What you have to do
From the entries that follow, copy each line in which "pixels" appears.

Data for this exercise

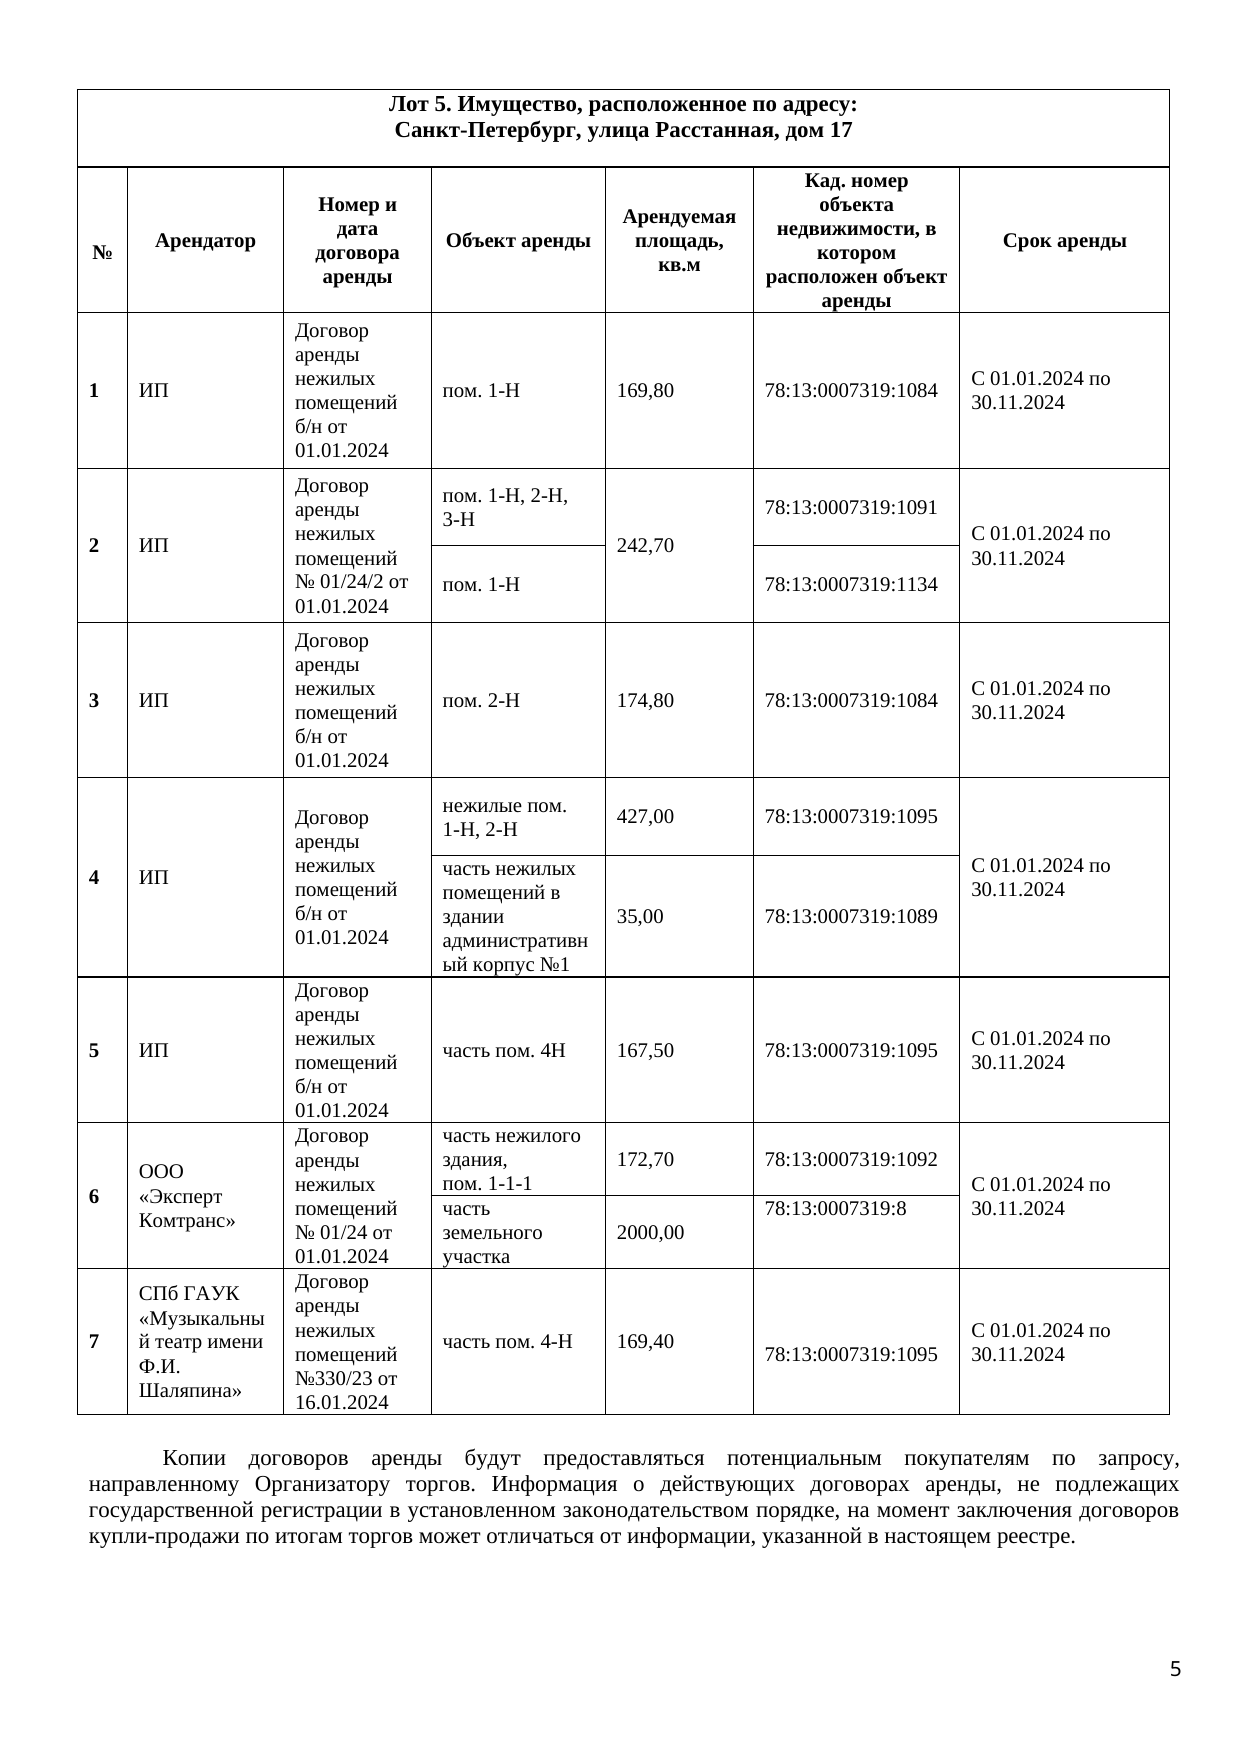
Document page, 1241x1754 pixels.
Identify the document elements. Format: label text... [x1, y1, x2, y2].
* * *
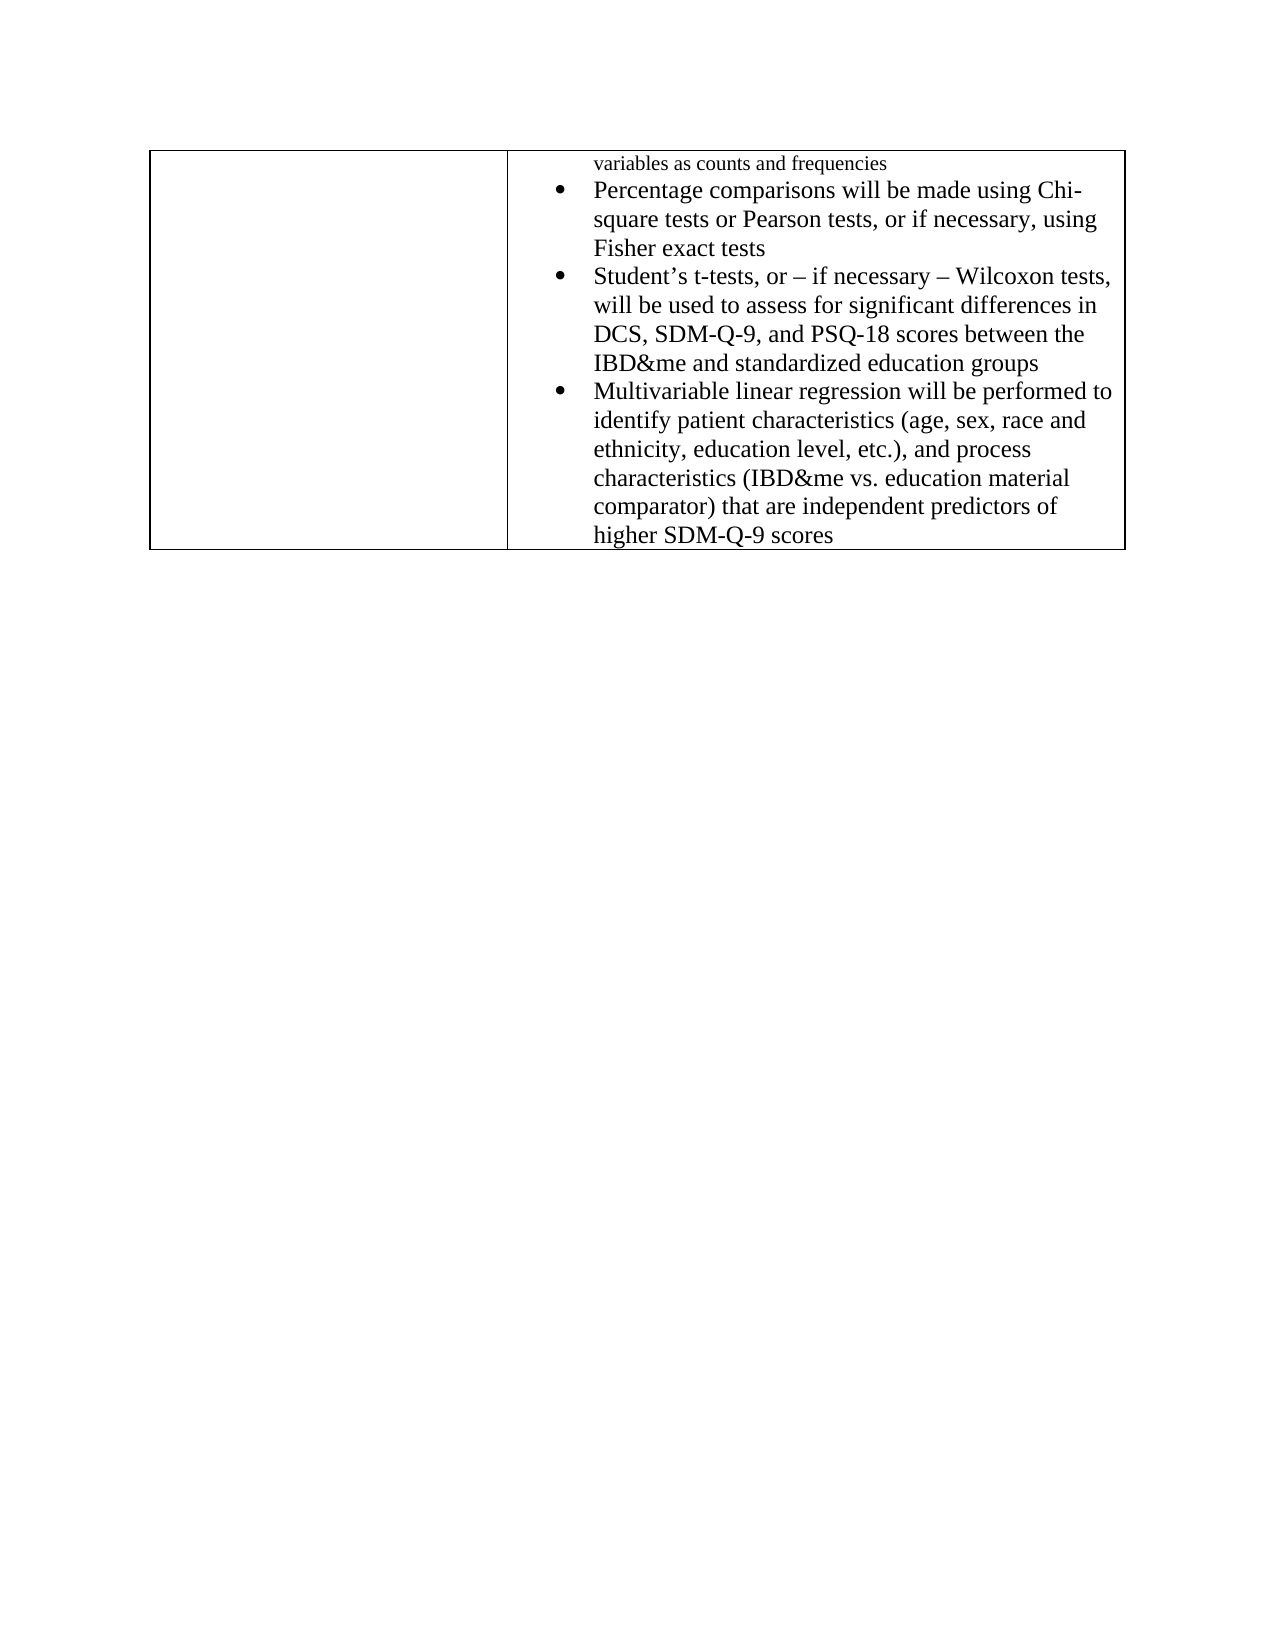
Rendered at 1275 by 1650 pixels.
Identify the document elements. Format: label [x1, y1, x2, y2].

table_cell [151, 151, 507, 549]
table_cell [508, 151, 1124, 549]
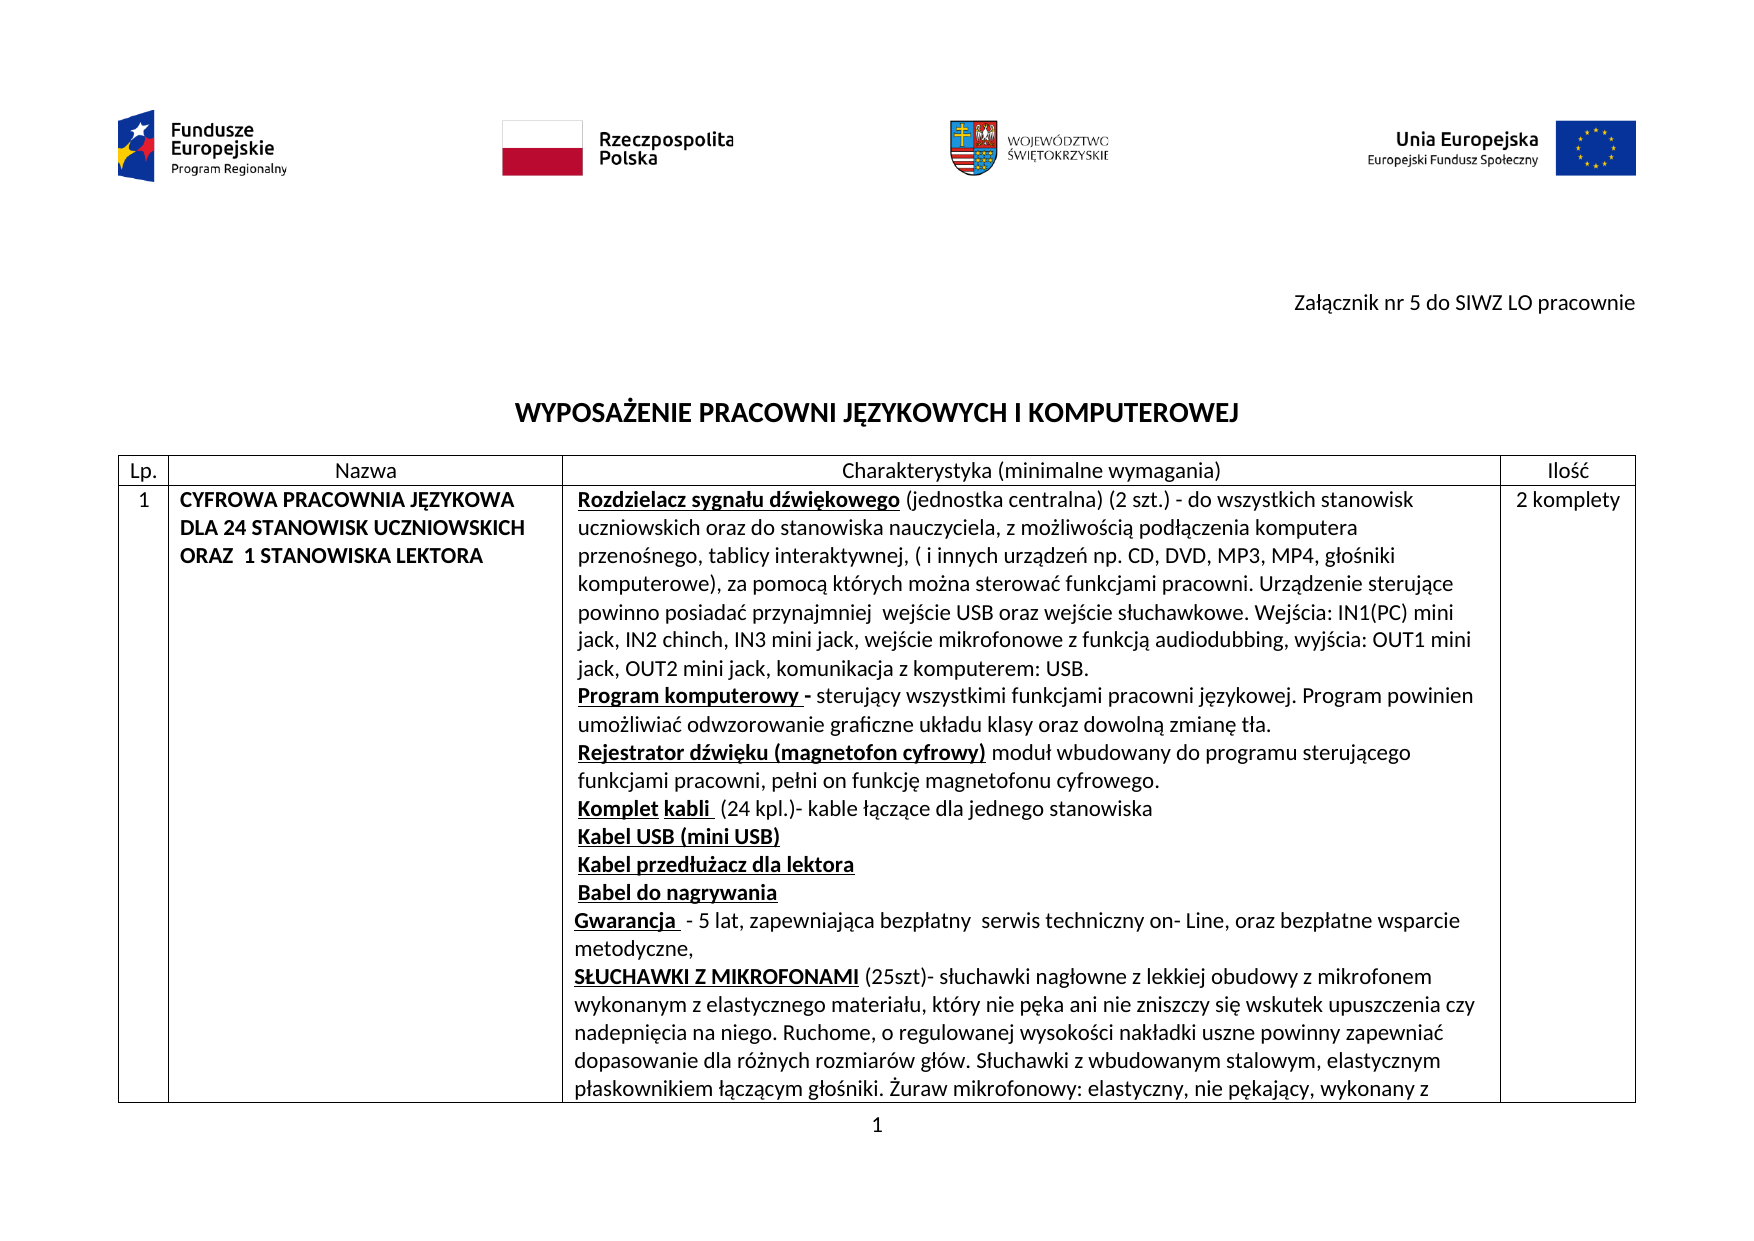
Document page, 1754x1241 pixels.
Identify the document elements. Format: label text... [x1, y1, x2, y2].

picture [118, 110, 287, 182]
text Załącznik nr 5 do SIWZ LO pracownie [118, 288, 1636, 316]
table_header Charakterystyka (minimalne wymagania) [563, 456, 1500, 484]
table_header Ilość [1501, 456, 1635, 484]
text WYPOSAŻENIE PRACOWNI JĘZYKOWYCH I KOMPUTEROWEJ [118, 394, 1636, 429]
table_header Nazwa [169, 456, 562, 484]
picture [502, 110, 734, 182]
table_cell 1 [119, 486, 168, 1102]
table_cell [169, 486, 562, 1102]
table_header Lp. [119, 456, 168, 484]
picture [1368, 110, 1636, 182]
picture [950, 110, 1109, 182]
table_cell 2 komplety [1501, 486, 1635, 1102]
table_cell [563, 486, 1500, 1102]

Exercise result
Document page, 1241x1754 pixels.
Rendered at 1275 by 1650 pixels.
Document page, 1754x1241 pixels.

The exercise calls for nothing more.